Camp Corazon(キャンプ・コラソン)は、アメリカ・ニューメキシコ州のChildren’s Grief Centerが主催するキャンプです。Corazonはスペイン語で「心」という意味。大切な人を亡くした子どもたちのための、心のモヤモヤにフォーカスしたキャンプです。
現地在住の園田さんという方の働きかけにより、田口さん、大塚さんという、日本で子どものグリーフサポートに携わるふたりがこのキャンプに参加しました。
キャンプは3日間ですが、その間にシェアリング・サークルという時間が4回設けられています。あるときは、亡くなったのがどんな人か、その人が亡くなった後にどんな変化があったかを話します。またあるときは、紙片にその人へのメッセージを書きます。紙片は気持ちが届くよう願ってキャンプファイアーに投じるのですが、そうせずに大事に持ち帰る子もいます。
もちろん、表現をするかどうかは個々の判断に任されるのですが、キャンプの共同生活が「話しても大丈夫」という気持ちを生じさせます。最初はみんなから距離を置いていたある男の子は、親しい仲間ができるにつれ、少しずつ表現するようになり、紙片に書くメッセージは長い長い手紙になったそうです。

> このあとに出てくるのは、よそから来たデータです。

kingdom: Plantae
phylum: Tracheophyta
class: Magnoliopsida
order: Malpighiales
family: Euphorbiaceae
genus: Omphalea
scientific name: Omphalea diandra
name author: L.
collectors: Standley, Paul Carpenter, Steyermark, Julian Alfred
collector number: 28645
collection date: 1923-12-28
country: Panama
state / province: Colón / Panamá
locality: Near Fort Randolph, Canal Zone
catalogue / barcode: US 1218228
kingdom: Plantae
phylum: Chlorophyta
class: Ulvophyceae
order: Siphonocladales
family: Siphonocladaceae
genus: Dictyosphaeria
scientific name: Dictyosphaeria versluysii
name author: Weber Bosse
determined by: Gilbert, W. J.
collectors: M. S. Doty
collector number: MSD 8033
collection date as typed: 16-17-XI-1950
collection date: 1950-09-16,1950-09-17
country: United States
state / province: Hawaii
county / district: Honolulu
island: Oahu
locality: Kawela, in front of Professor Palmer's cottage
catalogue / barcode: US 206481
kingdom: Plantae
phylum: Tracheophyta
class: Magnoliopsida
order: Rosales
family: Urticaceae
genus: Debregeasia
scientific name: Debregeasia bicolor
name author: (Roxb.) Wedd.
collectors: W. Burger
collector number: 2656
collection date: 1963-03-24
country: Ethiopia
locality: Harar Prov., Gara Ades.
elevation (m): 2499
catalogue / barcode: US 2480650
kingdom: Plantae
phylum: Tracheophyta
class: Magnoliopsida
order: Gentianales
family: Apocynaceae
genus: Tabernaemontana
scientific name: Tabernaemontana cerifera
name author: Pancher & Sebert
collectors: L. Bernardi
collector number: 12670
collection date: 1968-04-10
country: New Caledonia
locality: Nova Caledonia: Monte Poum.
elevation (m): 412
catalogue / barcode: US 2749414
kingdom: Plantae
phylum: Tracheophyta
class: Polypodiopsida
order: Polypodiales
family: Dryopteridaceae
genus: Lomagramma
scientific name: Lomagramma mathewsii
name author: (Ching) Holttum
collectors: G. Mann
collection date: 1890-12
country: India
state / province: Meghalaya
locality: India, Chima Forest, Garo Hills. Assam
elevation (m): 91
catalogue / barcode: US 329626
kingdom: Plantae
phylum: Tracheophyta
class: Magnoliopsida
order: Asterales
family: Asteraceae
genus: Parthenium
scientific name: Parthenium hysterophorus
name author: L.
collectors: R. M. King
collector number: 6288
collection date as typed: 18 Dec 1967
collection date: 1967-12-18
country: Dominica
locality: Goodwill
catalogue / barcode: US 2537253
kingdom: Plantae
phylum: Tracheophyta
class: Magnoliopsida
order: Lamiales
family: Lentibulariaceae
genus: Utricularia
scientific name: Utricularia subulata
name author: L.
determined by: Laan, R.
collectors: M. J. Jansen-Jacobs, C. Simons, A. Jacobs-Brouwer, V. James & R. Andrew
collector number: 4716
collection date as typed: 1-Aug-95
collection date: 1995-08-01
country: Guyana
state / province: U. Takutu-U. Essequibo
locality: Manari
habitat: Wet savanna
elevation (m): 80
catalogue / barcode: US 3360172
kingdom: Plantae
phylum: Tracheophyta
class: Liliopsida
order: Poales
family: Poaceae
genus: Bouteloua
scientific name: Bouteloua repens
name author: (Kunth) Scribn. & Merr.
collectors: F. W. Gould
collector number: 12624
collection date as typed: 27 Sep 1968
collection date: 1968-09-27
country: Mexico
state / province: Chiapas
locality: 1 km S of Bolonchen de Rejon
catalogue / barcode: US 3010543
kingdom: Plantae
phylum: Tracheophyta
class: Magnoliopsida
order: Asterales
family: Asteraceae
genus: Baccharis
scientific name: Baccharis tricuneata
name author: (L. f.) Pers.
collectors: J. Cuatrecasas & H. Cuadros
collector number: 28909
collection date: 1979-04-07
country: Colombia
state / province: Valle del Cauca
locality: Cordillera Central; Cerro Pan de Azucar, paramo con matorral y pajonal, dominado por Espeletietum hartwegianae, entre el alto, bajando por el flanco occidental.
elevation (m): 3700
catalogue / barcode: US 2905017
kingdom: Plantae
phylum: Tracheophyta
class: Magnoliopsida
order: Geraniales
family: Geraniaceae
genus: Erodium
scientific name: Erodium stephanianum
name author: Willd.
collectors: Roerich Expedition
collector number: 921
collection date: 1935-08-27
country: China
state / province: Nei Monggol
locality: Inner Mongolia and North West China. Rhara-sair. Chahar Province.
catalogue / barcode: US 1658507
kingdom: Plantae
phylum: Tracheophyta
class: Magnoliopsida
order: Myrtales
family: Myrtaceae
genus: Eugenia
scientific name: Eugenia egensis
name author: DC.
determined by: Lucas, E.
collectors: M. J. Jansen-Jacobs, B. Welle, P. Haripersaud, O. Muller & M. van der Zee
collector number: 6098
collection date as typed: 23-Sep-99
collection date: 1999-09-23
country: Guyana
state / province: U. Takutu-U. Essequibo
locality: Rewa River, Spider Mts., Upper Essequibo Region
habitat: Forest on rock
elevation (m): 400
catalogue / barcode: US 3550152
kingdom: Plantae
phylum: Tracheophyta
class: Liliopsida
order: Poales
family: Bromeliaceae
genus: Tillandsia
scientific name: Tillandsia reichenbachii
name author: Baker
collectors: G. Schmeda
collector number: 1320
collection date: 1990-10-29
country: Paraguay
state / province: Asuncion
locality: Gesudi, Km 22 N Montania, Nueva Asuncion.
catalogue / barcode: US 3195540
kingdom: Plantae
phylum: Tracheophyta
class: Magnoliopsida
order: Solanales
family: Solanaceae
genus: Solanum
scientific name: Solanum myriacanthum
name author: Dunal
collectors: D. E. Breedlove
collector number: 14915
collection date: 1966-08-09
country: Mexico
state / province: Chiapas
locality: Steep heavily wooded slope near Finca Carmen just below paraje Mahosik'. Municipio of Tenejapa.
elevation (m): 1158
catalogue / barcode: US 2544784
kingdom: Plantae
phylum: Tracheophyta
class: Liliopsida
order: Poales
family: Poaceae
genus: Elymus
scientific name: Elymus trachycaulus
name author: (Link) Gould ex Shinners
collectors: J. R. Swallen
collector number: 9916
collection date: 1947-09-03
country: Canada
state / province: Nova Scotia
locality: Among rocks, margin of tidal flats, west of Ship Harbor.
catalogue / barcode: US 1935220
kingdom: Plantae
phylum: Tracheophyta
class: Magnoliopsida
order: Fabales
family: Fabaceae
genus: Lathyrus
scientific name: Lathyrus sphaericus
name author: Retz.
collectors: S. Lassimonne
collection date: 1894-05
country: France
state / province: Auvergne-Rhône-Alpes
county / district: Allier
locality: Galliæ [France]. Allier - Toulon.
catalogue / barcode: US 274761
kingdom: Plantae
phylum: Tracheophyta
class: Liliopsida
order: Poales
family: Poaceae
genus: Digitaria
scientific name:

失ったものに対するモヤモヤを整理するためには、心からいちど取り出して、客観的に見つめ直してみることが近道になりそうです。でも、モヤモヤの中には怒りや絶望、憎しみなど、ほかの人に見せるのを躊躇する感情だってあるものです。
そんな躊躇を和らげてくれる空間を作れるのがキャンプのよさです。トレーニングを受けたスタッフと、人と人の関係を近づけるさまざまなアクティビティによって、「ここならば私の絶望や憎しみを話しても受け入れてもらえる」と確信を持つことができるようになります。
3日間のキャンプで悲しみが消えるわけではありません。でも、悲しみとの付き合い方は少し変えることができます。その変化が、明るい気分でいられる時間を少しずつ長くしてくれるのだろうとおもいます。